How does telematics actually work?
September 2017, Industrial Wireless


According to Gartner’s IT Glossary the word telematics is a merger of tele and matics – short for ‘telecommunications’ and ‘information’, and one of its core functions is to record information about vehicles and send, receive, process and store this data via telecommunications devices. This technology also allows for control of vehicles on the move.

Today and in the future, telematics technology integrates with connected cars and smart home technologies, where users can control features within their homes from their vehicles’ dashboard. Examples include US-based AT&T’s Digital Life, a home security and automation service, as well as Drive, a connected car service. Users can control devices in the home from their car, like turn the lights on, turn the thermostat up and switch on the coffee maker – demonstrating the significant role telematics and Internet-connected devices can play in the modern lifestyle.

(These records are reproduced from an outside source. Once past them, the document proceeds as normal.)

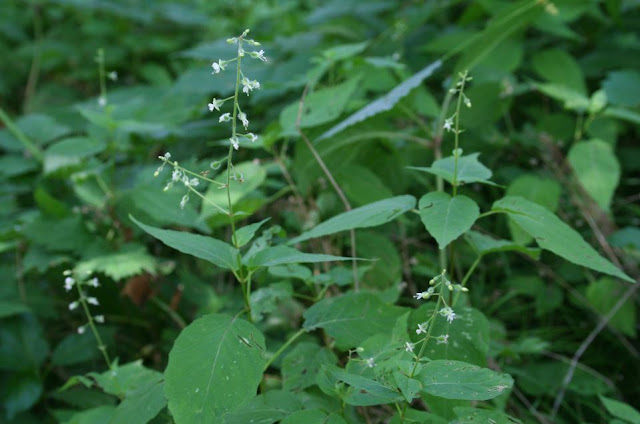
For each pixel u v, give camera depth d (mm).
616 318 1291
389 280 1233
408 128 1510
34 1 2830
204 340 888
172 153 1732
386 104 1222
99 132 1566
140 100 1694
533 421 1168
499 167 1566
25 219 1412
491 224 1456
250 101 1662
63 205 1366
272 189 1500
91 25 2551
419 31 2029
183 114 1691
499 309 1365
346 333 1004
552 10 1699
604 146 1403
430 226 950
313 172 1332
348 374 903
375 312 1016
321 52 1736
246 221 1407
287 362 1020
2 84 2457
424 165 1465
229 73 1744
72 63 2545
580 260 951
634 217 1495
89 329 1295
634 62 1760
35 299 1320
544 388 1216
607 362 1280
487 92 1526
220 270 1347
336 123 1327
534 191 1336
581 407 1226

Telematics within the consumer and fleet management space

GPS tracking, monitoring how you drive, emergency warning systems and stolen vehicle recovery are all covered by the telematics umbrella. Practical applications where telematics can help improve the efficiency of a fleet include monitoring the location, movements, status and behaviour of the vehicle via an onboard computer, and monitoring the driver through in-cab video systems.

The basic telematics system is enabled by a hardware device that is installed in the vehicle, or any asset for that matter. A SIM card and modem in the device enables communication on the cellular network. The data derived from the telematics device like the vehicle’s GPS position, the G-forces measured by the built-in accelerometer, and the speed that the vehicle is moving at, is sent in an encrypted packaged format to the data centre. Here, this message gets decoded in order for the data centre to obtain the condition and whereabouts of the vehicle. The data is turned into information by management reporting tools in conjunction with a visual display on computerised mapping software. This ultimately forms the cornerstone of vehicle tracking and stolen vehicle recovery. This information can also be accessed by the consumer directly, through the use of a mobile application or Internet tracking software, enabling the consumer to monitor their vehicle in real time and alerting them – through early warning and crash alerts – should there be any movement on their car or when their car has been in an accident.

For fleet management the telematics data being derived from the onboard computer includes operating hours, location, fuel consumed, and odometer reading. Fleet management software includes functionality for monitoring and managing driver and asset performance, controlling communication costs, reporting on fleet operating costs, active (real-time) and passive (after-the-fact) tracking of assets and drivers, location management, communication and messaging, route planning and variance reporting, trailer management, asset maintenance reporting, service reminders and much more.

Peripheral solutions

Telematics solutions include various peripherals for example an in-cab display through which drivers are able to obtain their route information, as well as driving-related events such as speeding, over revving, harsh braking, harsh acceleration and excessive idling. An advanced fleet management solution has numerous benefits including reducing fuel costs, better managing routes and delivery schedules, improving vehicle utilisation, tracking vehicles and drivers in real-time and assigning jobs accordingly, monitoring and managing poor driver behaviour and managing servicing and licensing.

With data being the new currency for businesses, telematics and the real-time usage of data is quickly moving from being optional to a requirement, and will soon become an invaluable part of a business’ operations in order to gain a competitive edge and remain one step ahead in tough economic times. While telematics was originally exclusively used by large enterprises, today nearly any type of business can utilise it and use the opportunities presented by the IoT to elevate the business, reduce costs and simplify operations.